**読解文**

_ _ _

またあの頃みたいに中年の人たち、初老の人たちが希望を持ったっていいじゃないか、って話じゃないですか。夢を語ることを諦めちゃいけないなって思いましたね。

ーー 確かに。

事実をもとにした話だけど、実際にはもっといろんな複雑な状況があったと思うんです。「誰でもそうなれるよ」とは言えないと思うんですよね。言えないけれど、可能性を持つことは、なんの罪もないわけでしょ?

ーー そういった意味で年齢関係なく観られる映画ですね。

あと家族の物語でもあって、割と年齢層高い方たちに観てもらいたいですね。『フィールド・オブ・ドリームス』じゃないですけど、そのような映画でもあるのかな。

ーー 競馬がテーマですけど、一攫千金って話じゃないですからね。

そうなんですよ。最初に共同馬主のとルールとして、たくさん儲けるためにやるもんじゃない。そこがね、観やすさに繋がってますね。

ーー 日常のときめきが大事なわけですからね。

必ずこの人たちは話し合いをするじゃないですか。一番リスクを払った主役のトニ・コレットが中心でしたけど、でも自分だけのためにやってるんじゃない。慎ましいといえば慎ましい。誰もヒーローじゃない。

ーー 閉塞感のある日常の中、希望を見出していく話ですもんね。

そうそう。人生の支えになるものを持つことが悪いことじゃないし、それがなんなのかさえ忘れてる。自分が自覚しないと手に入らないかもしれないね。

_ _ _

**提供データ**

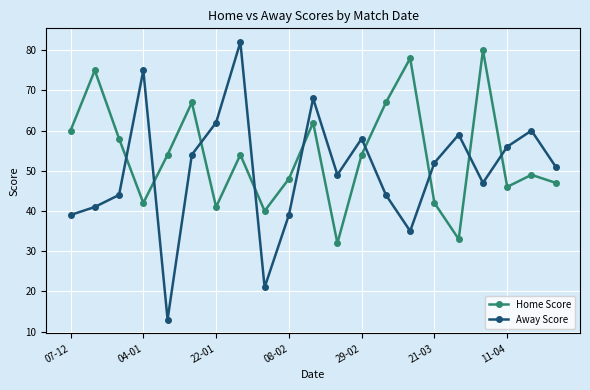

True or false: Away Score and Home Score intersect in this chart.

True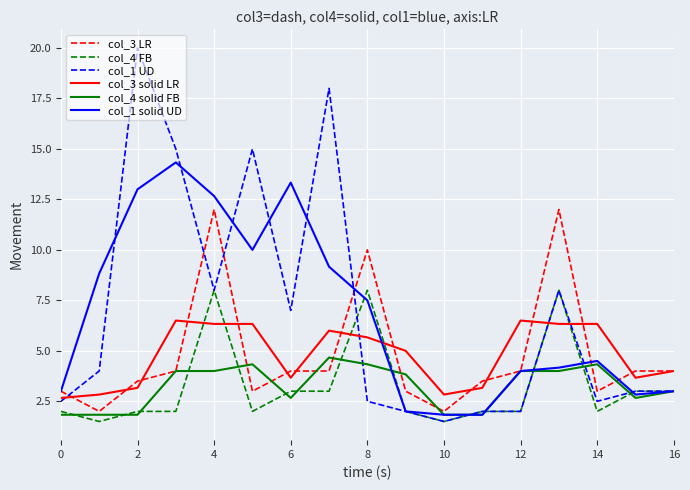

What are all the series names shown in the legend?

col_3 LR, col_4 FB, col_1 UD, col_3 solid LR, col_4 solid FB, col_1 solid UD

_ _ _

**課題の要件**
**a.** 読解文で話し手が「そのような映画でもあるのかな」と言う前に挙げている映画の題名は何か。
**b.** (i)〜(iii)が読解文の内容と合うかを、それぞれ「はい」か「いいえ」で答えよ。あわせて、判断の決め手となる読解文の言葉を一字も変えずに引用せよ。
(i) 話し手は、夢を語ることを諦めてもよいと考えている。
(ii) 主役は自分だけのためにやっているわけではないとされている。
(iii) 登場人物の中にヒーローがいると述べられている。
データは解答に使わない。

**課題ごとの解答**
**a.** 『フィールド・オブ・ドリームス』

**b.**
(i) いいえ:「夢を語ることを諦めちゃいけないなって思いましたね」
(ii) はい:「でも自分だけのためにやってるんじゃない」
(iii) いいえ:「誰もヒーローじゃない」